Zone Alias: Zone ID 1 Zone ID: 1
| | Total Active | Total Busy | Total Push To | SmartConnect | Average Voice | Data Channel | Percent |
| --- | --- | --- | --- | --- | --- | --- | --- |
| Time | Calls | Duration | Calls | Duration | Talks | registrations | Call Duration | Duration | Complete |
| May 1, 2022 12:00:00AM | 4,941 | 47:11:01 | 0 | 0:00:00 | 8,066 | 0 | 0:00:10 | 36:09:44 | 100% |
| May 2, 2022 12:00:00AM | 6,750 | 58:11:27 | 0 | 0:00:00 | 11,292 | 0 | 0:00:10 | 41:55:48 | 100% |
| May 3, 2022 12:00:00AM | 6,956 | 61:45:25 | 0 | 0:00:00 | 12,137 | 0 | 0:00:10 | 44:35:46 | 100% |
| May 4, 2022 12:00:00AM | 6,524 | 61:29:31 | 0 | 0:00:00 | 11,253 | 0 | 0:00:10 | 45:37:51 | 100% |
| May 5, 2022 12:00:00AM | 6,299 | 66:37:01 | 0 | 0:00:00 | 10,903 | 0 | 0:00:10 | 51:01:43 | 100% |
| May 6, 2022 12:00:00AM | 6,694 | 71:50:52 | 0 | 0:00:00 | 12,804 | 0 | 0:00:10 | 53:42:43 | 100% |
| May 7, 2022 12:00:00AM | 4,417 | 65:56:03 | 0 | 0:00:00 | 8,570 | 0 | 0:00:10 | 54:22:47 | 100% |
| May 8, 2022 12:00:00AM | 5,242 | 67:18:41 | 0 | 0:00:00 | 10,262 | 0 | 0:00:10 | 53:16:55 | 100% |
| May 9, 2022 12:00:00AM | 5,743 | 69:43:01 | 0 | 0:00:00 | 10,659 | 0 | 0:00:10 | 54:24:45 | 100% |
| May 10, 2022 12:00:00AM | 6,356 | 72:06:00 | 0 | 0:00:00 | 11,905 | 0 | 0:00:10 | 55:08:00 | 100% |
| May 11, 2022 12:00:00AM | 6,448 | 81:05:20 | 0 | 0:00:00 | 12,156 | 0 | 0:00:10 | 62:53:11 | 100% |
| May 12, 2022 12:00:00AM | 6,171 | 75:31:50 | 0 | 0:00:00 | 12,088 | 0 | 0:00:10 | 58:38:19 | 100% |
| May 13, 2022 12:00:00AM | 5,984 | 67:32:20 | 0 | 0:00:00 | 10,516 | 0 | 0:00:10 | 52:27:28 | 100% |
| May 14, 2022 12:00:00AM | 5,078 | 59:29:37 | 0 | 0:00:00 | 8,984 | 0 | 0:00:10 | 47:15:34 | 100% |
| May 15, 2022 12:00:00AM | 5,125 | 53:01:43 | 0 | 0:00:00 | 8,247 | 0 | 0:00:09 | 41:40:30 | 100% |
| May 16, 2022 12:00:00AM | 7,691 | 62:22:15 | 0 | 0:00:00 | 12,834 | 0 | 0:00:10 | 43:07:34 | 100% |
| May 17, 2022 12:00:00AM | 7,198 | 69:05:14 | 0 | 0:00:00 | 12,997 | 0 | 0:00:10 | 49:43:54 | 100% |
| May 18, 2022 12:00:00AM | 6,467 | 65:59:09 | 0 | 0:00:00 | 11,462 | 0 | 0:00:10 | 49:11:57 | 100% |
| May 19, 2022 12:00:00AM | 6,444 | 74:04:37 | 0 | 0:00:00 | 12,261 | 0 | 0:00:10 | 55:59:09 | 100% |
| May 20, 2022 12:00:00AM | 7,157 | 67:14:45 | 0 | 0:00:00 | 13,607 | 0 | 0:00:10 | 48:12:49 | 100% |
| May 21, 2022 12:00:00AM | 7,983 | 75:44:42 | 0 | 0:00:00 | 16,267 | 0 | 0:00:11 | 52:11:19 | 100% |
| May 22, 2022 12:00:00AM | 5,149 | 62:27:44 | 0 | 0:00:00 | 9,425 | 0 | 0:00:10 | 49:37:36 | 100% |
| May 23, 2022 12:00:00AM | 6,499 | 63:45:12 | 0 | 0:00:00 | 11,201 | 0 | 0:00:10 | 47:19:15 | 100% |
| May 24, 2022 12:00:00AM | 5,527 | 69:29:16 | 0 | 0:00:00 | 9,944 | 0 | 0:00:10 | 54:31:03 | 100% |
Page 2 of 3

* [ASSIGNMENT] Both the line containing "48:12:49 | 100% |" and the line containing "52:11:19 | 100% |" belong in the answer. Print them and every line above that falls between them exactly, and no others.

* [RESULT FOR THIS EXERCISE]
| May 20, 2022 12:00:00AM | 7,157 | 67:14:45 | 0 | 0:00:00 | 13,607 | 0 | 0:00:10 | 48:12:49 | 100% |
| May 21, 2022 12:00:00AM | 7,983 | 75:44:42 | 0 | 0:00:00 | 16,267 | 0 | 0:00:11 | 52:11:19 | 100% |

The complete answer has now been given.